Une Famille heureuse


Une Famille heureuse

Un film de Nana Ekvtimishvili, Simon Groß

Avec la Shugliashvili, Merab Ninidze

Portrait de femme.

Article de Marion Roset 3 étoiles



Nana et Simon ; derrière ces prénoms que l'on croirait être ceux d'auteurs jeunesse se cache en réalité un tandem de réalisateurs, Nana Ekvtimishvili et Simon Groß. Leur second long métrage – après Eka et Natia, chronique d'une jeunesse géorgienne (2013) – nous invite cette fois à partager un moment crucial de la vie de son héroïne, Manana.

Quand Manana rentre du lycée où elle donne des cours, c'est pour retrouver sa famille : son mari et leurs deux enfants. Et leur gendre. Et son père et sa mère. Du lever au coucher, être à la fois femme de, fille de et mère de, ne laisse pas beaucoup d'espace pour sa propre tranquillité. Alors quand Soso son mari lui organise, contre son gré, une fête d’anniversaire...c'est la goutte d'eau qui fait déborder le vase. Manana fait ses valises et part s'installer, seule, dans un petit appartement ; laissant sa famille dans l'incompréhension totale.
 
This is a man's world
« Dans une société patriarcale comme la Géorgie, il est couramment admis que les femmes ne peuvent pas vivre sans les hommes »
, dit le dossier de presse, et confirme le film. Il n'y a qu'à voir pour s'en convaincre la réaction de la famille – réunie en conseil de crise - et des proches, hommes et femmes confondus. A-t-elle été battue, son mari lui a-t-il fait du mal ? Il doit bien y avoir une raison – autre que l'adultère, certes offensant mais après tout pardonnable. Vouloir être seule à décider de sa vie est par trop absurde et ne peut constituer un motif valable de séparation. Ses oncles le lui ont pourtant répété : en vivant seule, elle apporte l'opprobre sur toute la famille. Mais Manana ne s'en laisse pas compter dans une société où visiblement tout le monde a son mot à dire. Même une vendeuse sur le marché remet en cause ses qualités de ménagère – et de femme – après qu'elle a confondu l'aneth et le fenouil. Erreur impardonnable s'il en est.

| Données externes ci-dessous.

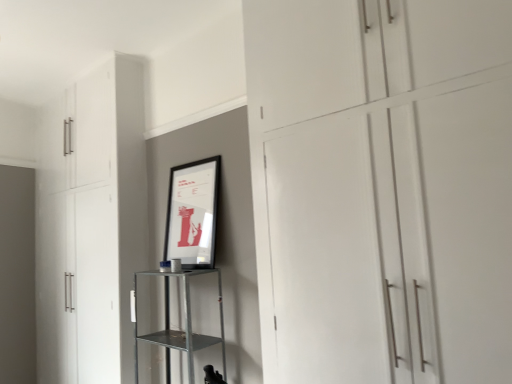
Question: From a real-world perspective, is white matte cupboard at center, which appears as the 2th cupboard when viewed from the back, above or below matte black picture frame at center?

Choices:
 (A) above
 (B) below

Answer: (A)

Question: Looking at the image, does white matte cupboard at center, which appears as the 2th cupboard when viewed from the back, seem bigger or smaller compared to matte black picture frame at center?

Choices:
 (A) big
 (B) small

Answer: (A)

Question: Based on their relative distances, which object is nearer to the white matte cupboard at center, which appears as the 2th cupboard when viewed from the back?

Choices:
 (A) white matte cabinet at left, the first cupboard when ordered from back to front
 (B) metallic silver shelf at center
 (C) matte black picture frame at center

Answer: (C)

Question: Estimate the real-world distances between objects in this image. Which object is closer to the matte black picture frame at center?

Choices:
 (A) white matte cupboard at center, which is the 2th cupboard from left to right
 (B) white matte cabinet at left, the first cupboard when ordered from back to front
 (C) metallic silver shelf at center

Answer: (C)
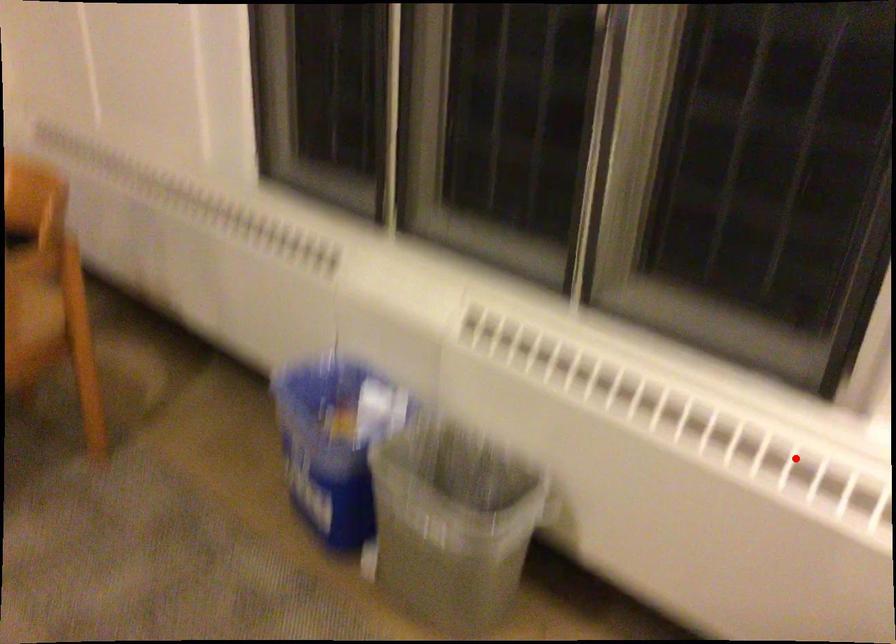
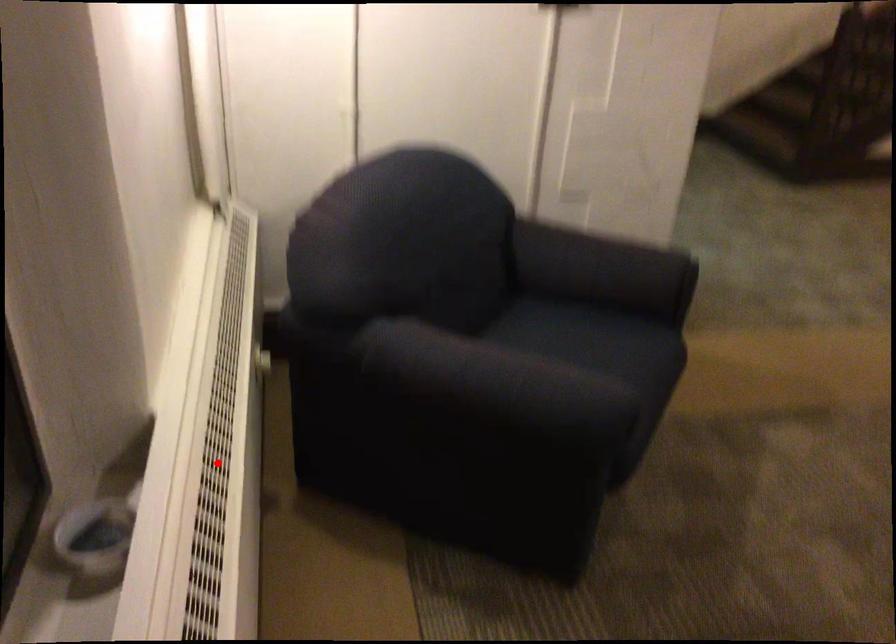
Based on the photo, I am providing you with two images of the same scene from different viewpoints. A red point is marked on the first image and another point is marked on the second image. Is the marked point in image1 the same physical position as the marked point in image2?

Yes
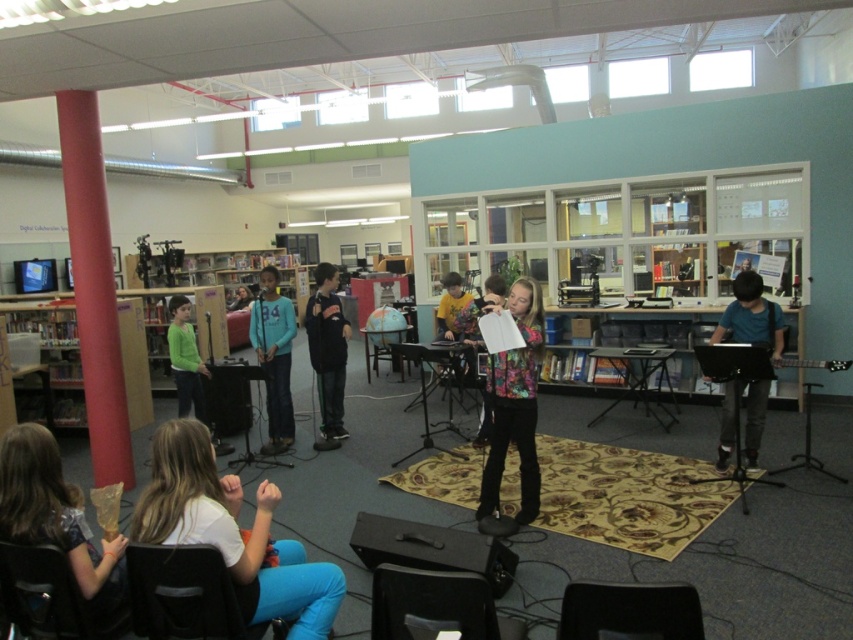
Question: Which point appears closest to the camera in this image?

Choices:
 (A) (331, 314)
 (B) (753, 355)
 (C) (247, 292)

Answer: (B)

Question: Is black matte jacket at center to the left of black electric guitar at right from the viewer's perspective?

Choices:
 (A) no
 (B) yes

Answer: (B)

Question: Which of the following is the farthest from the observer?

Choices:
 (A) (664, 637)
 (B) (537, 362)
 (C) (227, 308)
 (D) (428, 579)

Answer: (C)

Question: Is black plastic chair at lower left below matte blue shirt at center?

Choices:
 (A) no
 (B) yes

Answer: (B)

Question: Which point is closer to the camera?

Choices:
 (A) (700, 365)
 (B) (384, 572)
 (C) (701, 632)

Answer: (C)

Question: Can you confirm if matte black jacket at lower left is positioned above matte blue shirt at center?

Choices:
 (A) yes
 (B) no

Answer: (B)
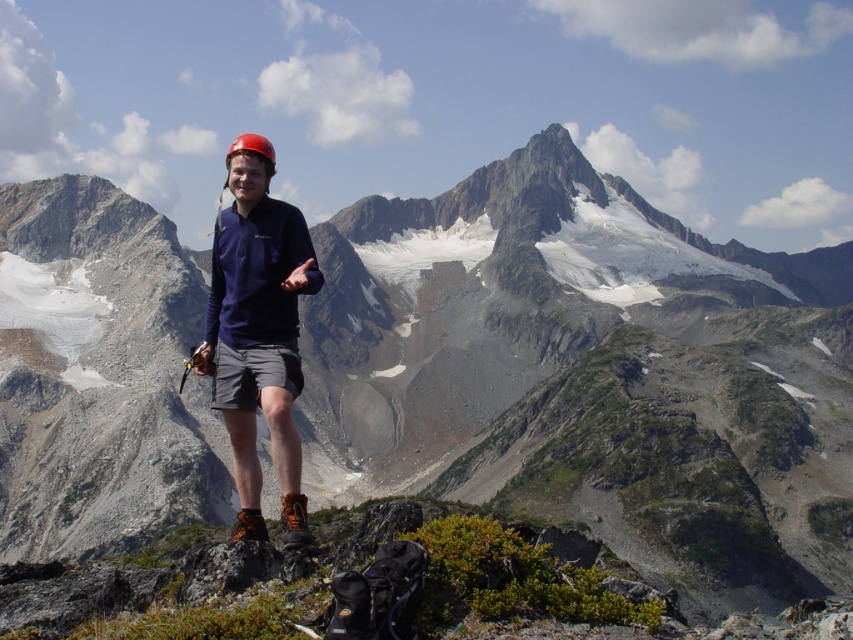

Pendant que sa famille encaisse le choc et apprend à vivre sans elle, Manana profite de sa liberté retrouvée avec le même plaisir qu'une étudiante qui découvre les joies de l'indépendance en quittant le domicile familial. Elle mange le dessert avant le plat sans se faire gronder et remplace le brouhaha domestique par de la musique classique. Le quotidien en redevenant aléatoire perd de son caractère utilitaire, et ce que l'on doit faire se change en ce que l'on veut faire. Planter des tomates, regarder le vent dans les arbres, ne rien faire. La caméra qui, jusque là, l'avait suivie de près – collée à ses pas – se met alors en retrait pour observer cette autonomie reconquise. Jadis entourée, voire encadrée, par sa nombreuse famille, les plans s'aèrent et ménagent enfin de l'espace autour de Manana.
 
A la croisée des chemins
Si certaines situations de personnages féminins secondaires – fille, amie, élève – viennent étayer le propos, elles ne sont pas surexploitées. Le film est avant tout un portrait de femme, et pas une étude sociologique. Il n'en demeure pas moins que les réalisateurs montrent Manana comme une femme à la croisée des générations, entre sa mère qui se pose en gardienne de la tradition et sa fille mariée, désespérée de ne pas être enceinte comme si cela portait atteinte à sa rang dans la société. En s'installant seule à 52 ans, sa mère lui montre qu'une autre voie serait possible ; même si la fin du film en forme de points de suspension laisse la place à différentes interrogations et hypothèses.
Rythmé par des chansons traditionnelles géorgiennes qui expriment les états d'âme - sinon peu exposés - des personnages, Une famille heureuse est un film qui prend son temps et ménage des zones de mystère comme pour laisser encore un peu plus d’intimité à son héroïne.